Well the latest outrage of the 109th Congress has been revealed, and this one's a doozy. It's called Coconut Road, and if you haven't heard of it yet, get thee over to TPM where it's just starting to come out.
It's the Alaska delegation again, this time Rep. Don Young (R) AK.
Back in 2005 there was a federal transportation bill. It was voted on, reconciled in conference and the president signed it. When it came out of conference, it contained an earmark of $10M for widening I75 in Florida. By the time the president signed the bill, that earmark had been changed to read
Coconut Rd. interchange I-75/Lee County
Coincidentally, a developer named Dan Aronoff who would benefit from this interchange work just happened to hold a fundraiser for Young right before the mysterious earmark metamorphosis.
Basically, the scam goes like this.
Bill gets voted on by House and passes, with earmarks.
Bill gets voted on by Senate and passes, with more earmarks.
Bill goes to conference committee and potentially gets even more earmarks.
Reconciled bill gets voted on [h/t Robespierrette]
Now here's where it gets interesting. After the reconciled bill is passed, it goes through a process called "bill enrollment" which is handled by the United States House Committee on House Administration. The basic theory of enrollment is literally to remove typos.

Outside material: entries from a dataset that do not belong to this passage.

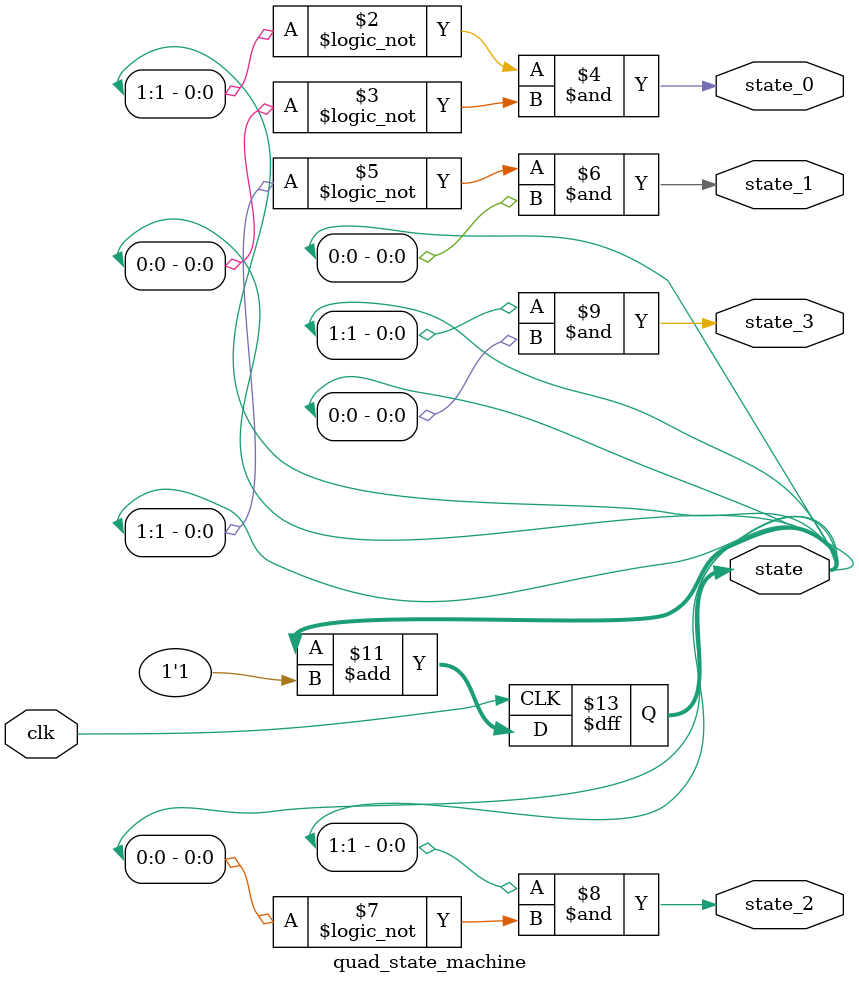
<source format=v>

module slow_clock_pulse
	(	clk,
		debounce_pulse, //single bit output
		fast_pulse, //single bit output
		slow_pulse //single bit output
		);

  input clk;
  output reg debounce_pulse, fast_pulse, slow_pulse;

	reg [22:0] count = 22'b0;

	always@(*)begin
		debounce_pulse <= count[7];
		fast_pulse <= count[19];
		slow_pulse <= count[22];
	end

	always@(posedge clk)
	begin
		count <= count + 1'b1;
	end
 endmodule

//cycles through 4 states, starting with state_0
//state_x line is high when in that state
 module quad_state_machine
	(	clk,
		state, //2 bit vector
 		state_0, //single wire decoded output
		state_1,
		state_2,
		state_3
		);

	input clk;
	output reg state_0, state_1, state_2, state_3;
	output reg [1:0] state = 2'b00;

	always@(*)
		begin
			state_0 <= !state[1]&!state[0];
			state_1 <= !state[1]&state[0];
			state_2 <= state[1]&!state[0];
			state_3 <= state[1]&state[0];
		end

 	always@(posedge clk) //state changes on button press
 		begin
 			state <= state + 1'b1;
 		end
endmodule

</source>
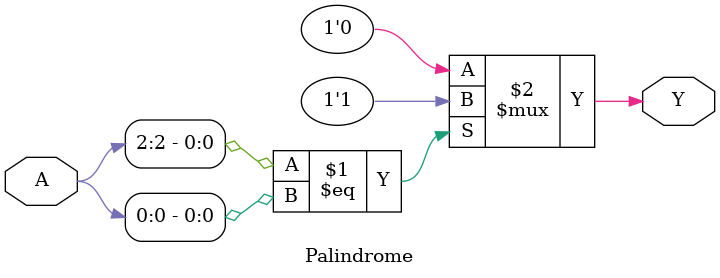
<source format=sv>
module Palindrome (A,Y);
 input[2:0] A;
 output Y;
 assign Y=(A[2]==A[0])? 1'b1:1'b0;
endmodule
</source>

From the original charter of the committee that preceded the House Administration Committee:
When bills are enrolled they shall be examined by a joint committee for that purpose, who shall carefully compare the enrollment with the engrossed bills as passed in the two Houses, and, correcting any errors that may be discovered in the enrolled bills, make their report forthwith to their respective Houses.
So enrollment is the step after reconciliation, but before the presidents signature. The purpose being, as I understand it, to change all instances of "hte" to "the".
As TPM explains it:
The 'Coconut Road' earmark wasn't in the bill passed by the House and Senate. I don't mean it wasn't in the original bills before they went to conference (where the separate bills from the House and the Senate are reconciled into a single bill). It wasn't in the final, reconciled piece of legislation passed by both houses of Congress after conference.
But it is there now.
So here's what happened. Apparently Young added the text after Congress had already passed it but before the president signed it. As Laura McGann explains in this post, this must have occurred during the process called "bill enrollment" when revisions of grammar and technical but not substantive changes are permitted to be made.
The president did sign the bill. But the portion apparently added by Young, if I understand anything about our system of government, was never passed by Congress. So it means nothing.
In the 108th Congress, of course, Bob Ney was the chair of this ill-fated committee and both he and John Doolittle were members of the committee during the 108th and 109th congresses. Interestingly, Young, as far as I can tell, was never a member of the administration committee. He was chair of the Transportation Committee from which the bill emanated.
So the question arises, how do the reports linking Young to this earmark make that connection? It has to be through the Ney or Doolittle investigations, most likely Doolittle since that's the hot one right now. If Young is the actor here, he needed the help of someone actually on the administration committee.
That's all I have right now, but it's a package, ain't it?
PS: Apologies for the rushed quality of this post. I am not the ideal person to diary this, not being a legislation wonk or an Alaska wonk, and being crunched for time, but I can see it dangling out there on TPM and can't believe it's not getting any play here.